Interesting idea on the yoga ball type hull fillers. But inflatable float bags for kayaks are available – I probably have 8 or 10 of them of varying sizes (since I have long used folding kayaks with no bulkheads so they are a part of my regular kit and I need a pair for each boat). I have bags that also are usable for cargo so they do double duty. The inflatable bags are not JUST for adding buoyancy but for filling space so water can’t. So even a watertight closable bag that is full of camping gear stuffed in the stern is going to create a safer boat (as well as protecting the gear from saturation). And you can make your own custom inflatable float bags for a few bucks. Some of the instruction books for building skin on frame kayaks (Like “Building the Greenland Kayak” which always turns up on Ebay or Amazon for about $10) contain directions for that. Vinyl by the yard is available at fabric stores and Walmart and places like DIYpackraft.com sell the adhesive and valves and even heat-sealable coated nylon as is used in rafts.

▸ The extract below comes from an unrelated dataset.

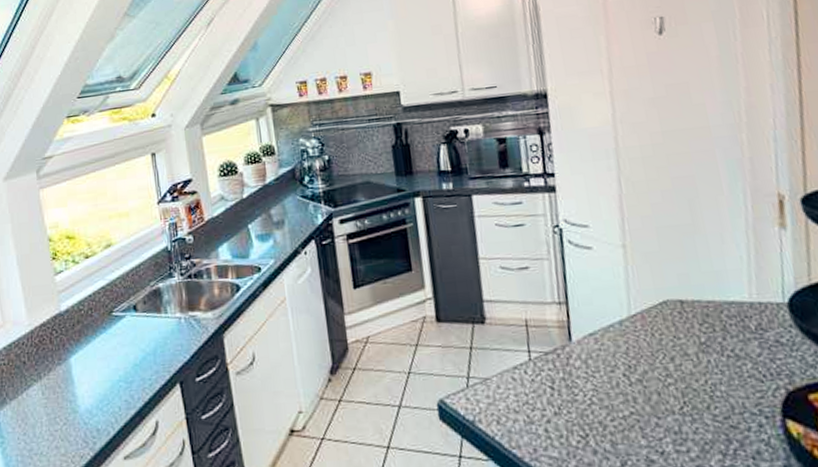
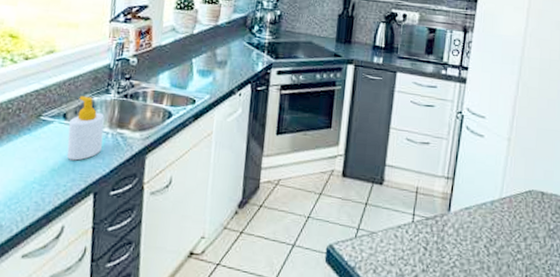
soap bottle: none [141,284,179,352] -> present [66,96,105,161]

I’ve been working on making long skinny flotation bladders for some vintage folding kayaks I bought to restore and resell. Project is half done but I got distracted by more urgent ones. Not a hard project. In fact there are often short seminars at the Greenland skills paddling weekends that take enrollees through making a float bag in an hour or two.
A new set of float bags can be costly but I have browsed the mark down areas of outfitters over the years and also found cheapies on Craigslist and Ebay. probably spent no more than $20 on any one I have ever bought except the storage type bags, which I think were $50 for the pair and also function as dry bags in the hatches of my hardshell boats.
I thought about making some and what I did in my canoe is put the peanut yoga balls inside waterproof bags made from non stretch fabric. Yoga balls will expand in a kayak and take the form of the hull and deck. In the canoe there is no deck so I wanted some containment. Kind of like a football with a bladder inside. Doing that lets the ball take greater pressure and show less change due to temp changes.
In the canoe I have lots of storage area still and in the rec-kayak she has the one sealed hatch and that’s more than enough for a day trip. The sealed combo bags for storage are a great idea though.